The FCO would benefit from a ready means to evaluate the impact of its work to promote exports. UKTI has several metrics which help it measure the impact of its services, including the new trade growth value measure. However, the FCO does not have equivalent measures to assess the impact of its work. In particular, FCO lacks information on outcomes which it could use to judge which of its activities are most effective at promoting exports in different circumstances. This makes it difficult to demonstrate whether the FCO achieves value for money on its work to promote exports.
Recommendation: The FCO should develop measures to evaluate the relative impact of its interventions, to understand their likely costs and benefits.
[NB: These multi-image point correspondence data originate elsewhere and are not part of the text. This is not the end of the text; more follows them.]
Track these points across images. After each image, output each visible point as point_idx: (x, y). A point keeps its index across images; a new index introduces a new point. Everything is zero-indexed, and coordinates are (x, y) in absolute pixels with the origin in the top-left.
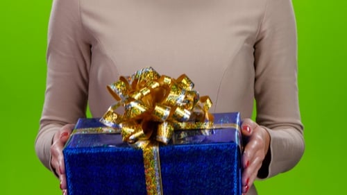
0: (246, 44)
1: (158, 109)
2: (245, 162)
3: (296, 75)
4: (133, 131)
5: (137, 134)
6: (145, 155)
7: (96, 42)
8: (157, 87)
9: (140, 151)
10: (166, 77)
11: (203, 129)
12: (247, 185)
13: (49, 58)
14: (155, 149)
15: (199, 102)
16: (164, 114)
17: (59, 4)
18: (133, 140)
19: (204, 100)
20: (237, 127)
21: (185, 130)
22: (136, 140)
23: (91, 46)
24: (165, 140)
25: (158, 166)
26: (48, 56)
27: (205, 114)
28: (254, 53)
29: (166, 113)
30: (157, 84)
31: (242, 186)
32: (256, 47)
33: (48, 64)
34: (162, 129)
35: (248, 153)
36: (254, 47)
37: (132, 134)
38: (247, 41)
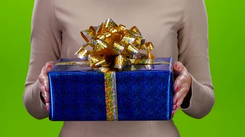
0: (172, 31)
1: (116, 45)
2: (176, 88)
3: (208, 51)
4: (97, 61)
5: (101, 62)
6: (105, 77)
7: (66, 29)
8: (116, 32)
9: (103, 74)
10: (123, 26)
11: (146, 64)
12: (176, 104)
13: (32, 41)
14: (113, 73)
15: (144, 45)
16: (120, 49)
17: (39, 3)
18: (97, 66)
19: (148, 45)
20: (171, 64)
21: (134, 64)
22: (100, 66)
23: (62, 33)
24: (120, 67)
25: (114, 86)
26: (31, 40)
27: (148, 55)
28: (178, 37)
29: (122, 48)
30: (115, 31)
31: (173, 104)
32: (179, 33)
33: (32, 45)
34: (119, 59)
35: (178, 82)
36: (178, 33)
37: (97, 62)
38: (173, 28)
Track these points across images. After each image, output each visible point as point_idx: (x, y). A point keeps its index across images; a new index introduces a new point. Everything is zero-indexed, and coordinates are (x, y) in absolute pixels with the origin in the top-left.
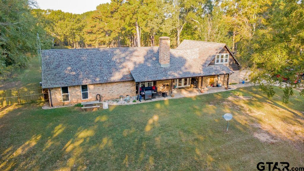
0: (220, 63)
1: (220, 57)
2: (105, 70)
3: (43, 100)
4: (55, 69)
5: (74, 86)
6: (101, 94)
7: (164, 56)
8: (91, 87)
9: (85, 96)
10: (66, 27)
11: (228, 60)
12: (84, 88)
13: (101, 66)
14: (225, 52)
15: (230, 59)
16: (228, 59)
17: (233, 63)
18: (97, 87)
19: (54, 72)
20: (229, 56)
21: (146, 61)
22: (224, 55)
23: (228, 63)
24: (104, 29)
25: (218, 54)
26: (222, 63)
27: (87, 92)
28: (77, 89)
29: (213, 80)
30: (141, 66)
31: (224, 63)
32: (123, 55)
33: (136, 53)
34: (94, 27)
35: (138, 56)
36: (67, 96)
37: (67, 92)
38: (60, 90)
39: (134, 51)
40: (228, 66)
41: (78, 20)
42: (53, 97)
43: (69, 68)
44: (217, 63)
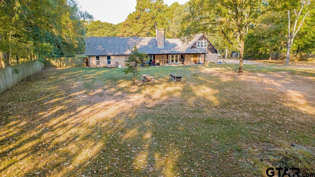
0: (200, 47)
1: (200, 43)
2: (122, 48)
3: (85, 65)
4: (93, 47)
5: (103, 56)
6: (119, 63)
7: (160, 41)
8: (112, 57)
9: (109, 62)
10: (104, 33)
11: (207, 46)
12: (109, 58)
13: (119, 46)
14: (204, 39)
15: (208, 45)
16: (207, 44)
17: (211, 47)
18: (117, 57)
19: (92, 48)
20: (207, 42)
21: (149, 44)
22: (204, 41)
23: (206, 47)
24: (133, 33)
25: (199, 41)
26: (202, 47)
27: (110, 61)
28: (104, 58)
29: (196, 59)
30: (145, 47)
31: (204, 47)
32: (135, 41)
33: (143, 40)
34: (124, 32)
35: (144, 42)
36: (99, 62)
37: (99, 60)
38: (95, 57)
39: (142, 39)
40: (207, 49)
41: (113, 28)
42: (91, 61)
43: (101, 47)
44: (198, 47)
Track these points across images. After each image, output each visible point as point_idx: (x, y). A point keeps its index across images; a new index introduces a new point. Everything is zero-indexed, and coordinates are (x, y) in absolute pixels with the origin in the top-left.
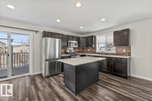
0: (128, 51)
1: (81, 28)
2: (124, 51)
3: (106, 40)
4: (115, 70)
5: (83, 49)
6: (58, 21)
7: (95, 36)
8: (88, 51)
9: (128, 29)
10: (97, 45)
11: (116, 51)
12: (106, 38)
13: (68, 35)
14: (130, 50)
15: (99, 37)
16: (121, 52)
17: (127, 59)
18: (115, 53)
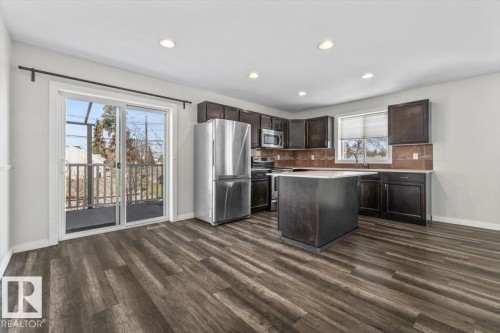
0: (426, 157)
1: (302, 94)
2: (416, 156)
3: (364, 128)
4: (393, 206)
5: (294, 154)
6: (254, 76)
7: (333, 119)
8: (311, 160)
9: (427, 101)
10: (339, 142)
11: (395, 158)
12: (364, 122)
13: (260, 115)
14: (431, 154)
15: (345, 122)
16: (408, 159)
17: (424, 175)
18: (390, 162)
The actions of other departments, such as the Home Office to secure UK borders, can lead to tensions with the UKTI and FCO’s work to promote UK exports. The Home Office’s measures to secure the UK's borders, for example, through setting visa entry requirements, can discourage business travellers from other countries from visiting the UK. This potentially affects export opportunities. The FCO and UKTI told us that they are aware of a high level of concern in some countries about the time-consuming process of getting a UK visa. They told us that expanding the priority visa service would help to address the concerns of business travellers from overseas.
Recommendation: UKTI and FCO need to identify the key problems which business travellers face in obtaining UK visas, and the impacts on export opportunities. They should work with the Home Office to minimise barriers while maintaining UK border security.